SEZIONE DI TESTO

- - -

RENZO FRANCABANDERA | Sono seduto in un posto “corridoio” in platea al Teatro Verdi, come mi piace. Una maschera mi prega, poco prima dell’inizio, di portare verso l’interno la borsa con i materiali da disegno. Di lì a poco, calate le luci in sala, un vigile del fuoco, accompagnato da un cane da soccorso (vero), attraverseranno proprio il corridoio della platea, per accedere alla scena, illuminando la via con la luce sul caschetto. Davanti ai nostri occhi una scena catastrofica, un paesaggio bombardato, dove i due riusciranno a portare soccorso, a riportare letteralmente in vita una serie di giovani figure, sepolte dalle macerie.
Ma qui occorre già un primo distinguo: perchè effettivamente la sensazione è sì quella di un paesaggio bombardato, ma anche di un posticcio set televisivo, con un albero di melo dietro le macerie, a sinistra, mentre a destra, fra la telecamera, la struttura semplice ed elegante da archi-design interior, sembra quasi di trovarsi in un living contemporaneo dall’atmosfera straniante.

- - -

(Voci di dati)
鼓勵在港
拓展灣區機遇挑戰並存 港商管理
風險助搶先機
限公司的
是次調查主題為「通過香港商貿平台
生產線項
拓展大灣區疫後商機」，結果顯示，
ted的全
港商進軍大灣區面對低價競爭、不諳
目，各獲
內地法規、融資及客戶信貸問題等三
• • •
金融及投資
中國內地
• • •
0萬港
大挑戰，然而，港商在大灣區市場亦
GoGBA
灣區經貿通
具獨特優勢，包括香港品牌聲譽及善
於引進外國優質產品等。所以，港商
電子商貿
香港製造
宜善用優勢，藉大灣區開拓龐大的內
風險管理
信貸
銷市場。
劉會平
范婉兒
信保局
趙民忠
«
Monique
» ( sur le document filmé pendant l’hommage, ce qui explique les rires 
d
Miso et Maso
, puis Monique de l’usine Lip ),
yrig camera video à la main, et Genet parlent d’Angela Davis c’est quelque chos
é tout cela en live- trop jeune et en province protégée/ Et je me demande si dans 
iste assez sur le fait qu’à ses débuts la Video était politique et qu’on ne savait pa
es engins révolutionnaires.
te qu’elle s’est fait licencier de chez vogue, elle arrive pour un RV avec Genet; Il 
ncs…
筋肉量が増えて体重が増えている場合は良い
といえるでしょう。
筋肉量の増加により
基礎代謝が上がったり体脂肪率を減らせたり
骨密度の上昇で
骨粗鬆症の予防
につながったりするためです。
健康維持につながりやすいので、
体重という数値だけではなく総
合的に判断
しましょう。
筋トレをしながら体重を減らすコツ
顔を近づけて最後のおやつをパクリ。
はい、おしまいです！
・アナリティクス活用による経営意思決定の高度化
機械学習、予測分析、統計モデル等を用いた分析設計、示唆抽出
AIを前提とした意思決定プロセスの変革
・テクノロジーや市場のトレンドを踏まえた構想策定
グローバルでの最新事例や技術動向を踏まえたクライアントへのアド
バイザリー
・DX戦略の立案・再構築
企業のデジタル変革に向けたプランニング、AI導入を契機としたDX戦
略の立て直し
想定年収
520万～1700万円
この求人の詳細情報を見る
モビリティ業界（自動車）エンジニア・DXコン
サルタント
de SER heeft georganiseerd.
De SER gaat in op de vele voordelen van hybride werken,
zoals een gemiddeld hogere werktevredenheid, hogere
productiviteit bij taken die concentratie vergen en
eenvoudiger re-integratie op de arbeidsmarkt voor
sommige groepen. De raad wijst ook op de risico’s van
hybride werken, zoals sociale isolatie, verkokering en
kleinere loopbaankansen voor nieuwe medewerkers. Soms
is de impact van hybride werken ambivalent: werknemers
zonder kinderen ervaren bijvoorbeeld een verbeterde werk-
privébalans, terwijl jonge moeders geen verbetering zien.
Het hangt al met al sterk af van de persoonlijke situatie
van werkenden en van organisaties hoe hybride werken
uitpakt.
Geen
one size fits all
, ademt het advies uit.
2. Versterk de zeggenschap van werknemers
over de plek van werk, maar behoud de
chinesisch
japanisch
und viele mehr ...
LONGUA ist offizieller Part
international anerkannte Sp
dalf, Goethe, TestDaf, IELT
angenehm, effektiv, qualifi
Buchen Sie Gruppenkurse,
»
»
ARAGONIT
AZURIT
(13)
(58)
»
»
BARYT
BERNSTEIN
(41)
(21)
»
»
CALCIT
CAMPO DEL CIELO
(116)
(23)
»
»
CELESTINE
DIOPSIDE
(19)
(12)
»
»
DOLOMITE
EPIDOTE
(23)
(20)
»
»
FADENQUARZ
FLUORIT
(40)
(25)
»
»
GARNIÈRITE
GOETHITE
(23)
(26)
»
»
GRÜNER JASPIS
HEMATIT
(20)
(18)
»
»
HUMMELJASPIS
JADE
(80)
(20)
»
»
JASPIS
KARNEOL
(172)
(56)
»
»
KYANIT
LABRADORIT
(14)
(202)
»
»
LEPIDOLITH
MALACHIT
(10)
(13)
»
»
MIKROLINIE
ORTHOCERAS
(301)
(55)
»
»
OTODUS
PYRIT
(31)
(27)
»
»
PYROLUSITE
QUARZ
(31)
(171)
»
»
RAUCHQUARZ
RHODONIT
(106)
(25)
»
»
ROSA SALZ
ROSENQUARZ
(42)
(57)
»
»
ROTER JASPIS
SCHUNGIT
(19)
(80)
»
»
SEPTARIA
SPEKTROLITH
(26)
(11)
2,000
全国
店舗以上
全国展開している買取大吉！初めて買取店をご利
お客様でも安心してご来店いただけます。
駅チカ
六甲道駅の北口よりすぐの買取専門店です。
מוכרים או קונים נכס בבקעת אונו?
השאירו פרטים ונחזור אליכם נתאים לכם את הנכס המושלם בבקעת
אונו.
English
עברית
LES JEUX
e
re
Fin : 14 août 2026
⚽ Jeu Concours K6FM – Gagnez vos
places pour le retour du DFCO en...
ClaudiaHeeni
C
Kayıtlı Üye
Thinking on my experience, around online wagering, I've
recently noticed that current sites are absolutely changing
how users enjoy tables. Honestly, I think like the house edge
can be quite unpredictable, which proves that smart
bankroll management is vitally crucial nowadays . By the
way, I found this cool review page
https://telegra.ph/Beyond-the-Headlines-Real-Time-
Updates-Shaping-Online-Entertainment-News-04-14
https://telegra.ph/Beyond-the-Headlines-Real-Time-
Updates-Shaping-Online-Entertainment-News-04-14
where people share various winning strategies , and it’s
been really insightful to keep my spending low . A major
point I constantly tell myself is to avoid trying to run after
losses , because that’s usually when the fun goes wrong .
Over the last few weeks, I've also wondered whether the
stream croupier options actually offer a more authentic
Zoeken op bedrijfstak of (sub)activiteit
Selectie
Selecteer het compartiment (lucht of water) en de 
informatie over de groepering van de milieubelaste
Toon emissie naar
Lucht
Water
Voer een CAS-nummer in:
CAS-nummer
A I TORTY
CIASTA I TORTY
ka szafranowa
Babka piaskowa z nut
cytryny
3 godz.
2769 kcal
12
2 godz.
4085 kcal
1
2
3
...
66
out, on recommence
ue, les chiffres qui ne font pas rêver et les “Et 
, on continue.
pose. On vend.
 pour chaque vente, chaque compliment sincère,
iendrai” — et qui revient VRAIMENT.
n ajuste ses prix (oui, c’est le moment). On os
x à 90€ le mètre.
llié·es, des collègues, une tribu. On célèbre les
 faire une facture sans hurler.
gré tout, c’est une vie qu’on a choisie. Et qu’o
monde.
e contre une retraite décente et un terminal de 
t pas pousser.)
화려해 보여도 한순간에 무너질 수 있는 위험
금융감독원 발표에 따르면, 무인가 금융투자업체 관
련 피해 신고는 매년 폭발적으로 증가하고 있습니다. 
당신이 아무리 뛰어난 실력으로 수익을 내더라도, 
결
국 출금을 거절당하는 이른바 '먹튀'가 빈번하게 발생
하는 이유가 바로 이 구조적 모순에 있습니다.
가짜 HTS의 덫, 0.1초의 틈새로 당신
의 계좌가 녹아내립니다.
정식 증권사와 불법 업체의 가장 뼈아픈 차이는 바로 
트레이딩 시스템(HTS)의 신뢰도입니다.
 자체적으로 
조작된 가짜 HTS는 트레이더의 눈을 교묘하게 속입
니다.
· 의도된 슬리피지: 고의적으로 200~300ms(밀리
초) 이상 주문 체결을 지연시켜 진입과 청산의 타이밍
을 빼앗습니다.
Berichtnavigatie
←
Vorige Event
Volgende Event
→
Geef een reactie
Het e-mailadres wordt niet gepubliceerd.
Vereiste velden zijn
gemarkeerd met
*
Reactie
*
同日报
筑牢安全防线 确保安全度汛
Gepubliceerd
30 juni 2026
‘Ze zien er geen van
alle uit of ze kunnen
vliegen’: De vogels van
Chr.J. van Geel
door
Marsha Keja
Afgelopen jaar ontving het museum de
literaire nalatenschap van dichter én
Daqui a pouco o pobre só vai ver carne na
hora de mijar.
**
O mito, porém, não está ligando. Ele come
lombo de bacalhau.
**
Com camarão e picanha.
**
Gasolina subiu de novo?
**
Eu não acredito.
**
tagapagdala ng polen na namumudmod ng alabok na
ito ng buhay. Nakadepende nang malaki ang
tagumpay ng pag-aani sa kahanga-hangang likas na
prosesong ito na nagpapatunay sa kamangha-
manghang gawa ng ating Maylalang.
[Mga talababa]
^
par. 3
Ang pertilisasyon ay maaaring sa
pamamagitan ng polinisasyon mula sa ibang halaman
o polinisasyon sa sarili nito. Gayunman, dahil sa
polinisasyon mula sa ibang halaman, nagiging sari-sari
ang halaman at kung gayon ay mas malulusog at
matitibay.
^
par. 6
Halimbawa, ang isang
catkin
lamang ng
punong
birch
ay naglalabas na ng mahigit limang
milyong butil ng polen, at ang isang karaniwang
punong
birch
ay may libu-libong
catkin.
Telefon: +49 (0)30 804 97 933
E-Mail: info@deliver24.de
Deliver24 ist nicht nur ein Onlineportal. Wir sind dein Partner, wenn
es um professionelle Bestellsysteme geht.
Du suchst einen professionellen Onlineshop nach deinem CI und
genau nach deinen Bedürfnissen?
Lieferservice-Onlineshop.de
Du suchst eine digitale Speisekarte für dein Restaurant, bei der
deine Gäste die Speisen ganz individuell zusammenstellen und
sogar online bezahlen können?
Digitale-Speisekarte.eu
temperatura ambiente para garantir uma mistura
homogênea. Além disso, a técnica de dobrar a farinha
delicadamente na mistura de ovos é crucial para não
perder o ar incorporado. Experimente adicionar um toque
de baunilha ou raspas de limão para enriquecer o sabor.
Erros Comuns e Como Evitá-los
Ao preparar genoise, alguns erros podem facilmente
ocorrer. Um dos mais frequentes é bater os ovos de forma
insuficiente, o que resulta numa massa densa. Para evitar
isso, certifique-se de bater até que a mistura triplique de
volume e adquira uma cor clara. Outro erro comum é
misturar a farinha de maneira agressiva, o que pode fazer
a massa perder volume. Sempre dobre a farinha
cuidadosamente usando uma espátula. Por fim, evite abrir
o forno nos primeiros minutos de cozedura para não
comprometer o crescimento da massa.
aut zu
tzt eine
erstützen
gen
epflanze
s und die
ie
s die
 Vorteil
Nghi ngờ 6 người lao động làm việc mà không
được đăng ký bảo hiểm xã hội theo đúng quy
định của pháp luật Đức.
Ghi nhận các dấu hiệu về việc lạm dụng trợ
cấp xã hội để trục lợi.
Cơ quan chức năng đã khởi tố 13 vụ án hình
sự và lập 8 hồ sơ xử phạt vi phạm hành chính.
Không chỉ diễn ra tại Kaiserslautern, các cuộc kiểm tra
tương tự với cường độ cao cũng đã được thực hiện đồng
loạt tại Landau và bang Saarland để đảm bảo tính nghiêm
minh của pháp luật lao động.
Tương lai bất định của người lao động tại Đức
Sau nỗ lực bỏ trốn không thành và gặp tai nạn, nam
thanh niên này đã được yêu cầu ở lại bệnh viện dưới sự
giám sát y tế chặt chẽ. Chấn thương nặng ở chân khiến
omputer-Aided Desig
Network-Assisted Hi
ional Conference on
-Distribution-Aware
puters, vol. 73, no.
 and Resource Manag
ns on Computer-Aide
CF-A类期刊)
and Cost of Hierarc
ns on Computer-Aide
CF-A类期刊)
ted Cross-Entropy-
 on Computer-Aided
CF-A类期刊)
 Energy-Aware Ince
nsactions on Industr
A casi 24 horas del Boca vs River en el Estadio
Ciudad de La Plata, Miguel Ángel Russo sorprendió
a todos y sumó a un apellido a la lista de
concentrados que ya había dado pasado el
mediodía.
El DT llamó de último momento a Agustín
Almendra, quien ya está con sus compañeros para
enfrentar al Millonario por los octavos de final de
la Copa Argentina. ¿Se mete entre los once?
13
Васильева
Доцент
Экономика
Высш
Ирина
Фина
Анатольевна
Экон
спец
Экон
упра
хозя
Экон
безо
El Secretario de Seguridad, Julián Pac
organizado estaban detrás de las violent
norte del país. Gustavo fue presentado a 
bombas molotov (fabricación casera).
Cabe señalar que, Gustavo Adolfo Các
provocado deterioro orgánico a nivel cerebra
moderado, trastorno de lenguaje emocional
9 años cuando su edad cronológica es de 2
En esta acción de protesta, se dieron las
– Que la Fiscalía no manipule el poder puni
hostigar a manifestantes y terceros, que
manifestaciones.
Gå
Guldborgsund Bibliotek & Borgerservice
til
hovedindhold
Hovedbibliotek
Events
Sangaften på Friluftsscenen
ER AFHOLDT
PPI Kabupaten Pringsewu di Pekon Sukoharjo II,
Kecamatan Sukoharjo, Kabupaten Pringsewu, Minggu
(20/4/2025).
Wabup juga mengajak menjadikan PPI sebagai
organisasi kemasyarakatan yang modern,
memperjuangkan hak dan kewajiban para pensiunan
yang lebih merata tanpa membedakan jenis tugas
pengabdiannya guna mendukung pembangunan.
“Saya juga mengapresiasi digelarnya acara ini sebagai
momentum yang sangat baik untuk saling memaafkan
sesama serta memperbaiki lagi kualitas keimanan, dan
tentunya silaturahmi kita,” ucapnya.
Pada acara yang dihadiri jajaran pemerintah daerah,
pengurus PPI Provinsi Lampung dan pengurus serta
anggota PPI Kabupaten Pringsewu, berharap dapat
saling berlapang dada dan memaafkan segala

- - -

ISTRUZIONE 1
Riproduci alla lettera il passo della recensione teatrale che comincia con le parole "Ma qui occorre" e fermati dopo le parole "contemporaneo dall’atmosfera straniante.".
ISTRUZIONE 2
Secondo la recensione teatrale, quale albero compare dietro le macerie e da quale lato?

AREA DI RISPOSTA 1
Ma qui occorre già un primo distinguo: perchè effettivamente la sensazione è sì quella di un paesaggio bombardato, ma anche di un posticcio set televisivo, con un albero di melo dietro le macerie, a sinistra, mentre a destra, fra la telecamera, la struttura semplice ed elegante da archi-design interior, sembra quasi di trovarsi in un living contemporaneo dall’atmosfera straniante.

AREA DI RISPOSTA 2
Un albero di melo, a sinistra.